(INPUT DATA)

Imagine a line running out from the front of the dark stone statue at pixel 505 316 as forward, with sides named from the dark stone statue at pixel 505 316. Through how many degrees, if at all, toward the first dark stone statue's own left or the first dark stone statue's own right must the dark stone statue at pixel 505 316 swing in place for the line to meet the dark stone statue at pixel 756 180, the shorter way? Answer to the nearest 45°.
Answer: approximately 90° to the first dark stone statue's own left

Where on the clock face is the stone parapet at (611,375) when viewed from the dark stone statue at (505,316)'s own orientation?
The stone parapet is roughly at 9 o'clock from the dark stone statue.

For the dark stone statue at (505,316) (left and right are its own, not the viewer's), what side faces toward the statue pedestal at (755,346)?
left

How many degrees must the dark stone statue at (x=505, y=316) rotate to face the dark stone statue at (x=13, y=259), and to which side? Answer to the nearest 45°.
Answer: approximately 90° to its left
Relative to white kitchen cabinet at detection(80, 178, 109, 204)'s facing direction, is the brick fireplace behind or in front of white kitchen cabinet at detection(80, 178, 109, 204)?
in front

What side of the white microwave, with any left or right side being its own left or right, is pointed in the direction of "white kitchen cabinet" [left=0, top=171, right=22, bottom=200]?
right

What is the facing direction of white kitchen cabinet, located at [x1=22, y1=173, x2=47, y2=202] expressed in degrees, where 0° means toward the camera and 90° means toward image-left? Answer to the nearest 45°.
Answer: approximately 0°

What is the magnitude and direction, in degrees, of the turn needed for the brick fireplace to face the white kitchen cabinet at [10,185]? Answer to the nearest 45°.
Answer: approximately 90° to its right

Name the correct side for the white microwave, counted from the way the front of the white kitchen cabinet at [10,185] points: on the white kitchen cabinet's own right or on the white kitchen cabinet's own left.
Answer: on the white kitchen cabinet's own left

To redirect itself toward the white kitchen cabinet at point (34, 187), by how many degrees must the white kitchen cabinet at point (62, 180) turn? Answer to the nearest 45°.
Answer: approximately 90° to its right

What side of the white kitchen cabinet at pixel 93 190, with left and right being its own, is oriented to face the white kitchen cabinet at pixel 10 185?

(End INPUT DATA)

ACTION ITEM >> Copy every one of the records above word for word, keeping each line unchanged.

EXPECTED ANSWER >>
Imagine a line running out from the front of the dark stone statue at pixel 505 316 as forward, with sides named from the dark stone statue at pixel 505 316. Through how many degrees, if at all, toward the first dark stone statue's own left or the first dark stone statue's own right must the dark stone statue at pixel 505 316 swing in place for the line to meet the dark stone statue at pixel 756 180, the shorter way? Answer to the nearest 45°.
Answer: approximately 90° to the first dark stone statue's own left

Where on the clock face is the stone parapet at (611,375) when viewed from the dark stone statue at (505,316)'s own orientation?
The stone parapet is roughly at 9 o'clock from the dark stone statue.

For the dark stone statue at (505,316) (left and right are its own, not the viewer's), what side faces toward the statue pedestal at (755,346)?
left

How many degrees must the dark stone statue at (x=505, y=316) rotate to face the dark stone statue at (x=13, y=259), and to which side? Answer to the nearest 45°.
Answer: approximately 90° to its left
Relative to white kitchen cabinet at detection(80, 178, 109, 204)'s facing direction, is the brick fireplace behind or in front of white kitchen cabinet at detection(80, 178, 109, 204)?
in front

What side of the white microwave, with any left or right side being its own left or right, is pointed in the direction of "white kitchen cabinet" [left=0, top=171, right=22, bottom=200]?
right

What is the facing direction of white kitchen cabinet, located at [x1=22, y1=173, x2=47, y2=202] expressed in degrees, where 0° means toward the camera and 90° means toward image-left? Answer to the nearest 45°.
Answer: approximately 0°

What is the magnitude and direction, in degrees, of the turn needed for the brick fireplace to face the white kitchen cabinet at [10,185]? Answer to the nearest 45°.
Answer: approximately 90° to its right

Name the correct side for the white microwave, counted from the way the front of the white kitchen cabinet at [10,185] points: on the white kitchen cabinet's own right or on the white kitchen cabinet's own left.
Answer: on the white kitchen cabinet's own left

To redirect itself toward the white kitchen cabinet at point (34, 187), by how many degrees must the white kitchen cabinet at point (62, 180) turn? Answer to the nearest 45°.
Answer: approximately 90° to its right

What side of the white kitchen cabinet at pixel 93 190, with left and right being its own, is oriented to face the white kitchen cabinet at pixel 10 185?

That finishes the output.